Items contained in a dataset
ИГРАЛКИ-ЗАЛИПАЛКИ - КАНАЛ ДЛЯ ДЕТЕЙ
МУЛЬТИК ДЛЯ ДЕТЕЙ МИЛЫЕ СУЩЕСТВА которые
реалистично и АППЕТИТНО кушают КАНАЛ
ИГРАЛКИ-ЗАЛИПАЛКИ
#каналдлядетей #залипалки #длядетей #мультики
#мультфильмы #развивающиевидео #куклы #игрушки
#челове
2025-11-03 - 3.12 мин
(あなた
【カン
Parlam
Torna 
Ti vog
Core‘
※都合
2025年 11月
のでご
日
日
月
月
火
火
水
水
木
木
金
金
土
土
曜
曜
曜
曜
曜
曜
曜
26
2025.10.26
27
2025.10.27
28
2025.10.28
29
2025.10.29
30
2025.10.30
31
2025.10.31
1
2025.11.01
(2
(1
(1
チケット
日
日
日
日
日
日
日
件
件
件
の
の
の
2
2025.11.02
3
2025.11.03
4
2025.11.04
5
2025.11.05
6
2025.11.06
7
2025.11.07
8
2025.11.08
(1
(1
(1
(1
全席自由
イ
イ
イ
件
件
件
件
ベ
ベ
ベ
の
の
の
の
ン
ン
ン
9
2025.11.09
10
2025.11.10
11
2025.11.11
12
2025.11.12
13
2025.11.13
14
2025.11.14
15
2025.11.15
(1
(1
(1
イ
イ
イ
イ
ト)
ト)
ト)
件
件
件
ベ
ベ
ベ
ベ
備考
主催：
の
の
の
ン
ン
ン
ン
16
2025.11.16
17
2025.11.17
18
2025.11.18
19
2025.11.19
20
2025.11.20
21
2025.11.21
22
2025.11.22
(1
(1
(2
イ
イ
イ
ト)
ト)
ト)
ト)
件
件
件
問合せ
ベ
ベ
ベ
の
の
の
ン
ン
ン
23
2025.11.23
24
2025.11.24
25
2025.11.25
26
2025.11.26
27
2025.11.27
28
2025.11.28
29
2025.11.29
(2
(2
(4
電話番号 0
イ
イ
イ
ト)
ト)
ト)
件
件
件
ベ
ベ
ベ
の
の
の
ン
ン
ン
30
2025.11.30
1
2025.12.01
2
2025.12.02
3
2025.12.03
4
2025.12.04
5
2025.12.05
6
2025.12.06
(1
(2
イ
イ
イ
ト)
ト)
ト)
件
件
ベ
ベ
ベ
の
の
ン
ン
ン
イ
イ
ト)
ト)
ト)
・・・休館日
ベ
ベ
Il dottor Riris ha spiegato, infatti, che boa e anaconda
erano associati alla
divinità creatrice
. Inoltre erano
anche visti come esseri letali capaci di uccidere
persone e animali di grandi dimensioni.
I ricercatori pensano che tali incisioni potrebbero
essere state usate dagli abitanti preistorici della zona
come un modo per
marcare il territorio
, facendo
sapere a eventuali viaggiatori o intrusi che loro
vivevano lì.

* * *

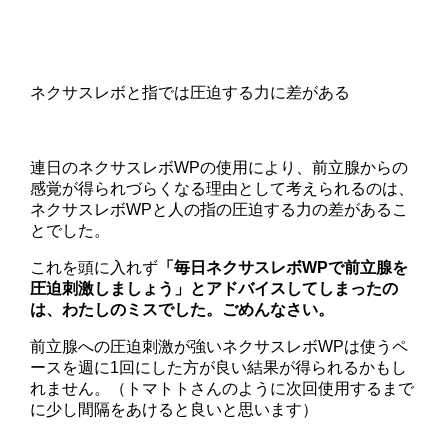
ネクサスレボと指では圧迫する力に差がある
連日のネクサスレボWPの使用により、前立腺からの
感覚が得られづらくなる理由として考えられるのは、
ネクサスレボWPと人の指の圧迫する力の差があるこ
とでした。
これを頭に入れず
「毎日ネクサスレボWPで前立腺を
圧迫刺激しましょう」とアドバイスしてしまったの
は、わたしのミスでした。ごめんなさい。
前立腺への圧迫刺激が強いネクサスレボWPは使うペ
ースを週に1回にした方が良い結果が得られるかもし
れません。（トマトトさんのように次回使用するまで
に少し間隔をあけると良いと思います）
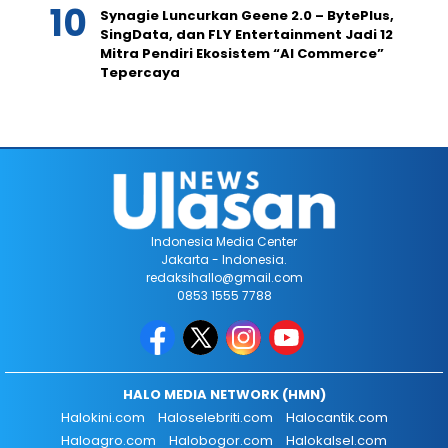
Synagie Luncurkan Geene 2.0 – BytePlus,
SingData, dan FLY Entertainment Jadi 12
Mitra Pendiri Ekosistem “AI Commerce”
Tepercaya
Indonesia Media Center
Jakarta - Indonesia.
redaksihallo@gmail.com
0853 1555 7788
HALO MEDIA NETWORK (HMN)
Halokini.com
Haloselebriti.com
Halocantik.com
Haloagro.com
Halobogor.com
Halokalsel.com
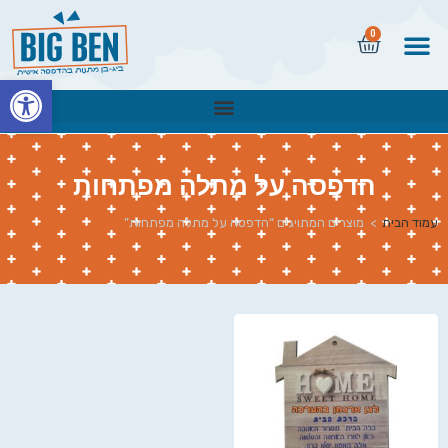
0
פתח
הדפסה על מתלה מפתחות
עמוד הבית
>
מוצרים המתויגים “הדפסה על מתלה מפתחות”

■ What you will do
Extract the lines from the items above between the line holding "ИГРАЛКИ-ЗАЛИПАЛКИ - КАНАЛ ДЛЯ ДЕТЕЙ" and the line holding "divinità creatrice", inclusive, and repeat them exactly.

■ Your solution
ИГРАЛКИ-ЗАЛИПАЛКИ - КАНАЛ ДЛЯ ДЕТЕЙ
МУЛЬТИК ДЛЯ ДЕТЕЙ МИЛЫЕ СУЩЕСТВА которые
реалистично и АППЕТИТНО кушают КАНАЛ
ИГРАЛКИ-ЗАЛИПАЛКИ
#каналдлядетей #залипалки #длядетей #мультики
#мультфильмы #развивающиевидео #куклы #игрушки
#челове
2025-11-03 - 3.12 мин
(あなた
【カン
Parlam
Torna 
Ti vog
Core‘
※都合
2025年 11月
のでご
日
日
月
月
火
火
水
水
木
木
金
金
土
土
曜
曜
曜
曜
曜
曜
曜
26
2025.10.26
27
2025.10.27
28
2025.10.28
29
2025.10.29
30
2025.10.30
31
2025.10.31
1
2025.11.01
(2
(1
(1
チケット
日
日
日
日
日
日
日
件
件
件
の
の
の
2
2025.11.02
3
2025.11.03
4
2025.11.04
5
2025.11.05
6
2025.11.06
7
2025.11.07
8
2025.11.08
(1
(1
(1
(1
全席自由
イ
イ
イ
件
件
件
件
ベ
ベ
ベ
の
の
の
の
ン
ン
ン
9
2025.11.09
10
2025.11.10
11
2025.11.11
12
2025.11.12
13
2025.11.13
14
2025.11.14
15
2025.11.15
(1
(1
(1
イ
イ
イ
イ
ト)
ト)
ト)
件
件
件
ベ
ベ
ベ
ベ
備考
主催：
の
の
の
ン
ン
ン
ン
16
2025.11.16
17
2025.11.17
18
2025.11.18
19
2025.11.19
20
2025.11.20
21
2025.11.21
22
2025.11.22
(1
(1
(2
イ
イ
イ
ト)
ト)
ト)
ト)
件
件
件
問合せ
ベ
ベ
ベ
の
の
の
ン
ン
ン
23
2025.11.23
24
2025.11.24
25
2025.11.25
26
2025.11.26
27
2025.11.27
28
2025.11.28
29
2025.11.29
(2
(2
(4
電話番号 0
イ
イ
イ
ト)
ト)
ト)
件
件
件
ベ
ベ
ベ
の
の
の
ン
ン
ン
30
2025.11.30
1
2025.12.01
2
2025.12.02
3
2025.12.03
4
2025.12.04
5
2025.12.05
6
2025.12.06
(1
(2
イ
イ
イ
ト)
ト)
ト)
件
件
ベ
ベ
ベ
の
の
ン
ン
ン
イ
イ
ト)
ト)
ト)
・・・休館日
ベ
ベ
Il dottor Riris ha spiegato, infatti, che boa e anaconda
erano associati alla
divinità creatrice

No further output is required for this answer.